Being involved with hiring for the new high school was hard but rewarding work. We kids soon discovered that being a good citizen and community member meant taking the responsibility to make decisions. Now, I see that being a successful adult means doing the same thing.
Heidi soaked up as much experience and learning as possible. She credits the school with helping her make thoughtful choices by demanding that she constantly create her own curriculum. She was also expected to develop her critical thinking skills and not to just accept the status quo.

The constant meetings to determine the way the school would work forced us to think about the ideal school and what we really wanted from our education. This, in turn, helped us to see that we needed to think critically about all the ideas out there. This is an invaluable skill in making your way through life’s many challenges.

[Rows from a dataset]
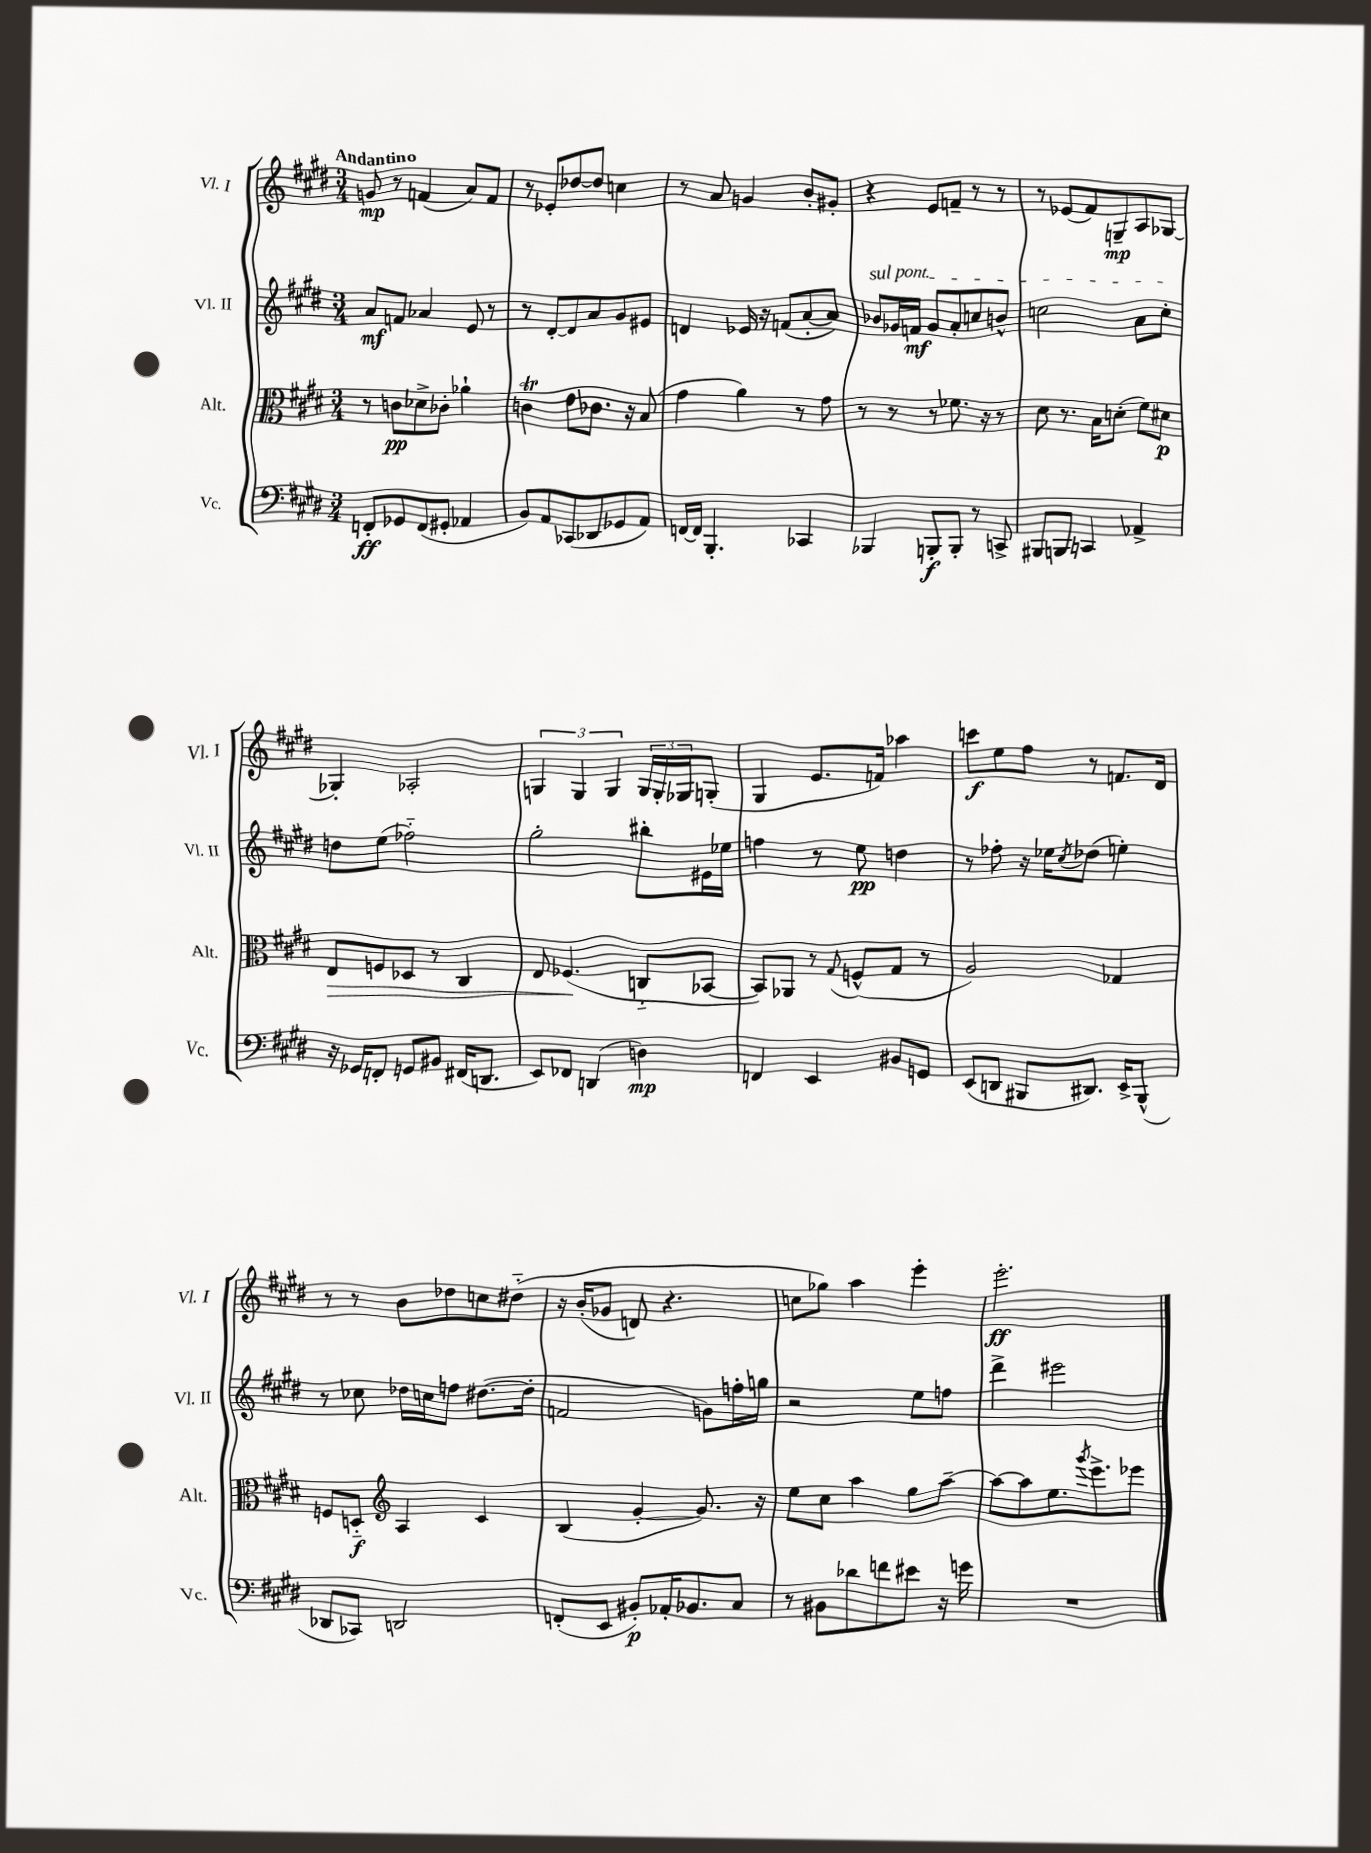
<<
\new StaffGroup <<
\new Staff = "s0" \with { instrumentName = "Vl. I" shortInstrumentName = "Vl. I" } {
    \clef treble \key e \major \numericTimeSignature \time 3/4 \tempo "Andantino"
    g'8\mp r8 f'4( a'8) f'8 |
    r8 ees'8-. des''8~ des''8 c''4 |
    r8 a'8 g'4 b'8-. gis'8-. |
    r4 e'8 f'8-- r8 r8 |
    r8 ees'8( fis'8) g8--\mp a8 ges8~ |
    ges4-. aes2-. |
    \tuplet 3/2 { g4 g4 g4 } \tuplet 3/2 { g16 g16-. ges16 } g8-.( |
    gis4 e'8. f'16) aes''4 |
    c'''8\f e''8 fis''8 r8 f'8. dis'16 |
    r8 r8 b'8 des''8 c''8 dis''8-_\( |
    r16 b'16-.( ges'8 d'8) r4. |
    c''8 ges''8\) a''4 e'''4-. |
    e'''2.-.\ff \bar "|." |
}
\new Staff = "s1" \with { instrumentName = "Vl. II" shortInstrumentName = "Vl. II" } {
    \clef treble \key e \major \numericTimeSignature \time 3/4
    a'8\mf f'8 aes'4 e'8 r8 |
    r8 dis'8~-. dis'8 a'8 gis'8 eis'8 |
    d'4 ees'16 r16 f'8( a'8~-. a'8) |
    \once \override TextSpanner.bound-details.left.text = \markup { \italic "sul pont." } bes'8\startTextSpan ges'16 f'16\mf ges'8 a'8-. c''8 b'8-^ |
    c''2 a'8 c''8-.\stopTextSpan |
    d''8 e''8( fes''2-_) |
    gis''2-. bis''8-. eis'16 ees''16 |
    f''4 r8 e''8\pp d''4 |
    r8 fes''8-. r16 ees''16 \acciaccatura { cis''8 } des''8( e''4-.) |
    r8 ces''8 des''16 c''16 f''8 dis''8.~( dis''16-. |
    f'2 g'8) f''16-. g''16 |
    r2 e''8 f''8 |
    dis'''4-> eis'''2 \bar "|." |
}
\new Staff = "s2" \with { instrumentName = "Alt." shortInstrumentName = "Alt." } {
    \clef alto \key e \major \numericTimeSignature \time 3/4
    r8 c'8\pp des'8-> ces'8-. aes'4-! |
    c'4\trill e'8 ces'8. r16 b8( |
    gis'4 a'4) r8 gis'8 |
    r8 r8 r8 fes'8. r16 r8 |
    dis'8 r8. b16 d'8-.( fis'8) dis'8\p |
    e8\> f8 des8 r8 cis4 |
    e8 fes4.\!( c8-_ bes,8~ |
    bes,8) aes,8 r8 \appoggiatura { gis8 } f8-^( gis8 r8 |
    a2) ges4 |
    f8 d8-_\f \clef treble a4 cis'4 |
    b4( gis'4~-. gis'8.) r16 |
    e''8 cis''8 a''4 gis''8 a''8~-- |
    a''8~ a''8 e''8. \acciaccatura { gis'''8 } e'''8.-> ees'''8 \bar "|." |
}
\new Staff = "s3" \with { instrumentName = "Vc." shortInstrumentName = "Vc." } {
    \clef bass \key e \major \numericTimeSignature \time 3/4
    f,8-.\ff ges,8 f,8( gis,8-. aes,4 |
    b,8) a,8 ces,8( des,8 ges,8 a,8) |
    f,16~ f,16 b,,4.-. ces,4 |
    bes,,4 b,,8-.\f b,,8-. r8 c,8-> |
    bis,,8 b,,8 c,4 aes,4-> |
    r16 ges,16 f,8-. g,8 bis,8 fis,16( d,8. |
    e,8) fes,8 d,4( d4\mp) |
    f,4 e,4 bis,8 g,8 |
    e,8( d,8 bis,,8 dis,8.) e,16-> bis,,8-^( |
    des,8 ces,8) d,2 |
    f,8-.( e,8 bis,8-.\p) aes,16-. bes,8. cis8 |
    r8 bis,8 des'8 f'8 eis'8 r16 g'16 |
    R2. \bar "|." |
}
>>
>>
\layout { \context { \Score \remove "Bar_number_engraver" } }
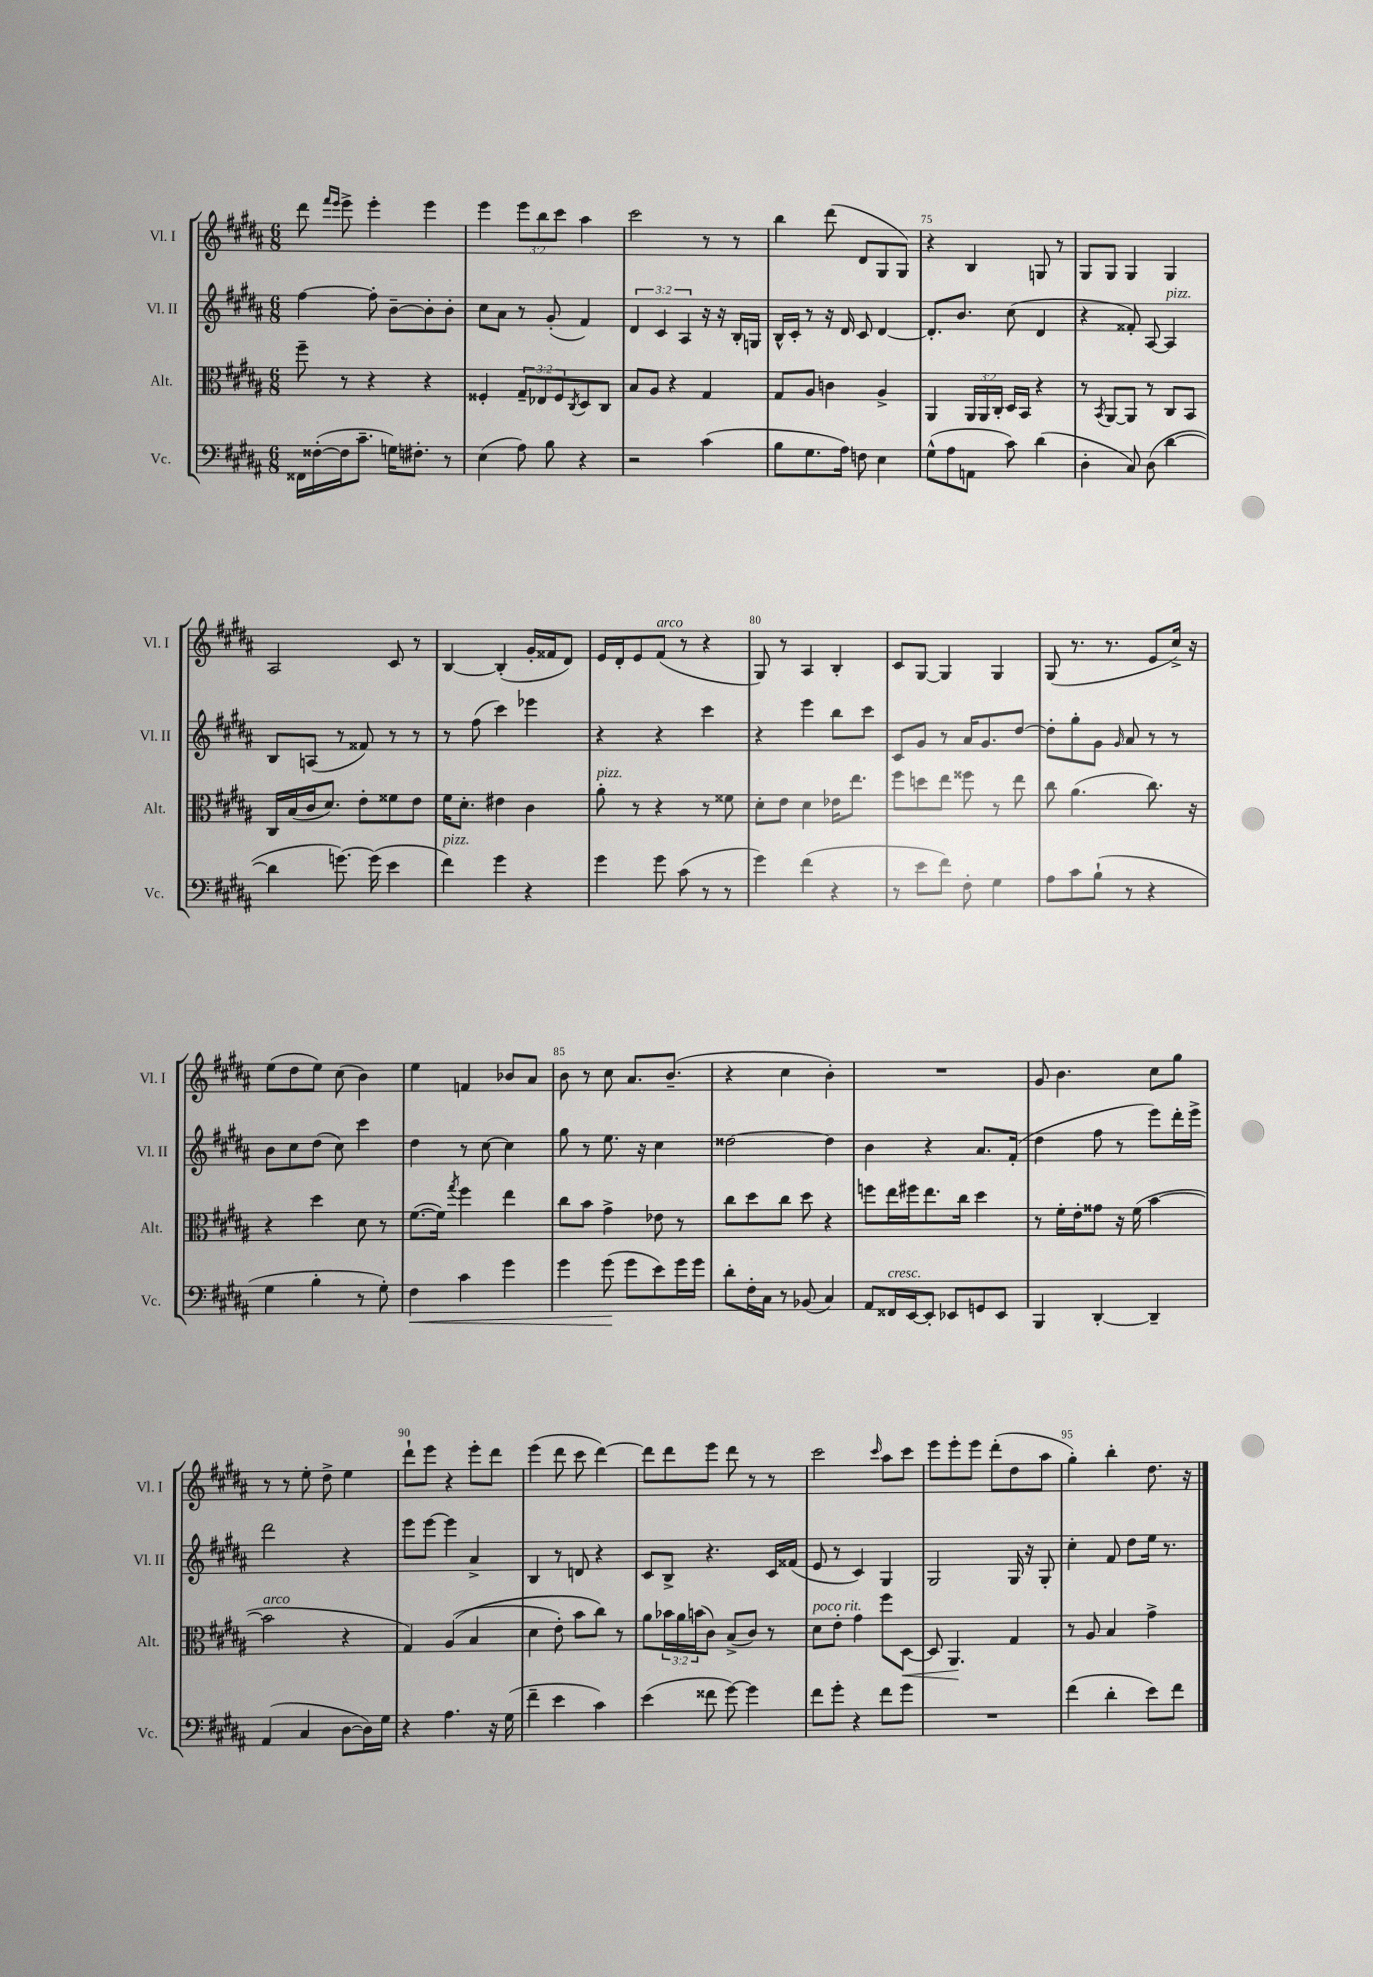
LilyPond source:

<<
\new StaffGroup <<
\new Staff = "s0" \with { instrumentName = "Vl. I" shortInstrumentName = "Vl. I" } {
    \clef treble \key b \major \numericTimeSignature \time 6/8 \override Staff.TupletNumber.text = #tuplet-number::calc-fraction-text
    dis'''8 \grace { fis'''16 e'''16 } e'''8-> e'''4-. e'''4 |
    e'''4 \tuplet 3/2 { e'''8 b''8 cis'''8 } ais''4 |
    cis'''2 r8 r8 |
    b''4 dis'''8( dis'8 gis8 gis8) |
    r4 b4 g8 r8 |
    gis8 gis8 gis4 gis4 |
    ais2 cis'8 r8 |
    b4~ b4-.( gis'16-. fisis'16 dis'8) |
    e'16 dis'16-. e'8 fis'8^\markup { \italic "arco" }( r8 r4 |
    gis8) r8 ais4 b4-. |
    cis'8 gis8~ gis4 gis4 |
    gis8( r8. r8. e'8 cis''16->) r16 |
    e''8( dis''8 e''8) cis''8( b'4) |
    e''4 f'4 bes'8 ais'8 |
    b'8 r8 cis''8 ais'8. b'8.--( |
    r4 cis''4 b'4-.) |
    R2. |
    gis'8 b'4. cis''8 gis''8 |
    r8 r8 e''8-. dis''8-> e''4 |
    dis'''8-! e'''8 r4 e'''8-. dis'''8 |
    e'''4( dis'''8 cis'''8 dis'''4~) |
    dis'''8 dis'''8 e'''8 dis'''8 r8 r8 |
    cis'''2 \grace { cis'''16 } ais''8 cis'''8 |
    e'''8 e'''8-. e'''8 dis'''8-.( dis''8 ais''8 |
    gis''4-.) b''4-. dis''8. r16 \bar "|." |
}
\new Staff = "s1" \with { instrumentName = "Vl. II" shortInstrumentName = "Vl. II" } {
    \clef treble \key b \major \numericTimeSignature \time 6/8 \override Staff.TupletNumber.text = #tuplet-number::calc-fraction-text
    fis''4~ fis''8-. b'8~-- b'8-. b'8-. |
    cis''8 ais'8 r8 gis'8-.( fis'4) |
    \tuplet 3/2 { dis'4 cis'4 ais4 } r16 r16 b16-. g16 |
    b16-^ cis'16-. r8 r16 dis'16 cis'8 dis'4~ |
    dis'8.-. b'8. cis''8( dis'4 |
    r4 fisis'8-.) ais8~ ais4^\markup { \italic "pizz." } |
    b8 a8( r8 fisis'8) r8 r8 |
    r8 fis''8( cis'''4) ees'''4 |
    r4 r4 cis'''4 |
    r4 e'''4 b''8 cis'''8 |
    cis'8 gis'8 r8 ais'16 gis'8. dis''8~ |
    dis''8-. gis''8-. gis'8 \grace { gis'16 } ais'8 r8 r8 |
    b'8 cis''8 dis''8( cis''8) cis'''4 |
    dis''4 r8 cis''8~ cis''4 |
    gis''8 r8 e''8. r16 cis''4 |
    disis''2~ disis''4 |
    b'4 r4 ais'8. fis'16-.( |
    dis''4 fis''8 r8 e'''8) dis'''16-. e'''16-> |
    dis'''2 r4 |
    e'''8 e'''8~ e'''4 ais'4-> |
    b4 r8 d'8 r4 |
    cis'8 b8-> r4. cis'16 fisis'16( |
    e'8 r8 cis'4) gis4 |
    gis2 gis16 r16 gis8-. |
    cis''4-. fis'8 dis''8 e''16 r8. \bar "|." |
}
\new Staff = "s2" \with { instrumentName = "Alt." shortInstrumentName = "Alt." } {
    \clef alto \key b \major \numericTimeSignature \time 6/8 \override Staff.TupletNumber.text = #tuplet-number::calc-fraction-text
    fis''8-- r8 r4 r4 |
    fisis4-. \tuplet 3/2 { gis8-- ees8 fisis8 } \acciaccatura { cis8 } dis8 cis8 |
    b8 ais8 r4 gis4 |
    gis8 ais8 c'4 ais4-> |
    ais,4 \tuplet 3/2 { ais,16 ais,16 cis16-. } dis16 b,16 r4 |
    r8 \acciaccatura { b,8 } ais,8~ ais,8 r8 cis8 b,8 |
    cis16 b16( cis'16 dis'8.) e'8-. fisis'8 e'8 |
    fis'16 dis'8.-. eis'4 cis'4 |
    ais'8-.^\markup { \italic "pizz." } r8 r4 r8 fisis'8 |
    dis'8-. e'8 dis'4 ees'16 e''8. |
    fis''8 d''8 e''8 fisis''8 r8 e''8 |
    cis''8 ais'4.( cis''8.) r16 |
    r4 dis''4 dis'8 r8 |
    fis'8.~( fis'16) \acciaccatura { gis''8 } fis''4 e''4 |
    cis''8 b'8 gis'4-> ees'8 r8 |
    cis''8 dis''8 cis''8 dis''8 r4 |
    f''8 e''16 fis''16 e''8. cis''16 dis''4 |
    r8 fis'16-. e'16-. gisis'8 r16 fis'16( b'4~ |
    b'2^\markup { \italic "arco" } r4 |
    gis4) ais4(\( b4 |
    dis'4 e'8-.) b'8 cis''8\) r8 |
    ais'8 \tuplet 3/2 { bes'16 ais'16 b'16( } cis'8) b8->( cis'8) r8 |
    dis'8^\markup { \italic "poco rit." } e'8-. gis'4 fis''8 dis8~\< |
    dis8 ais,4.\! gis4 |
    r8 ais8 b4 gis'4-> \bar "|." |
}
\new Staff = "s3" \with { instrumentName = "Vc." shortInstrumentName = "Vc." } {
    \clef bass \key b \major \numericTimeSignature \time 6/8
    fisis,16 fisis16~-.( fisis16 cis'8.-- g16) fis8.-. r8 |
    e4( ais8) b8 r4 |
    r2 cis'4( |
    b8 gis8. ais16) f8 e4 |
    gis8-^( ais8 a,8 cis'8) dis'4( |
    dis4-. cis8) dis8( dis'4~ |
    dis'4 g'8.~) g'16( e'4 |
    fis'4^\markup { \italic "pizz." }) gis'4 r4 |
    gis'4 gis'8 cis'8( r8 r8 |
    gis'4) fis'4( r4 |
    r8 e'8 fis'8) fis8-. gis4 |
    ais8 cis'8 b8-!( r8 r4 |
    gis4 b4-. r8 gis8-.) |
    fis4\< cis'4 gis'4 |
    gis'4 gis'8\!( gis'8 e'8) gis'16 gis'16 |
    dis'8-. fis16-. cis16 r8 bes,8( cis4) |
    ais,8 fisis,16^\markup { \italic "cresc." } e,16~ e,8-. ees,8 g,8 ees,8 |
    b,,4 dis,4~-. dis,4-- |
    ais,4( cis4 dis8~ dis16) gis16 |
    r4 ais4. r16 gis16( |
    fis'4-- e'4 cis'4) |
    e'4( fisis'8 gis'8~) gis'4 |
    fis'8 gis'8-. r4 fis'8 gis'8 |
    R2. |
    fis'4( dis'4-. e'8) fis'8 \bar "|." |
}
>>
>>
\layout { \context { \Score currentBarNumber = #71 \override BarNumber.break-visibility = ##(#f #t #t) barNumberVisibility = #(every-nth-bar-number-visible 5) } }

• Your instructions:
Check each statement against the high school passage, marking each yes or no and quoting the text's deciding words: (a) Heidi was expected to follow a curriculum set by the school. (b) The meetings about how the school would work led the students to think about the ideal school. (c) Hiring for the new high school is described as easy work. These rows come from a separate source.

• Reply to the task:
(a) No: "demanding that she constantly create her own curriculum"
(b) Yes: "forced us to think about the ideal school and what we really wanted from our education"
(c) No: "hard but rewarding work"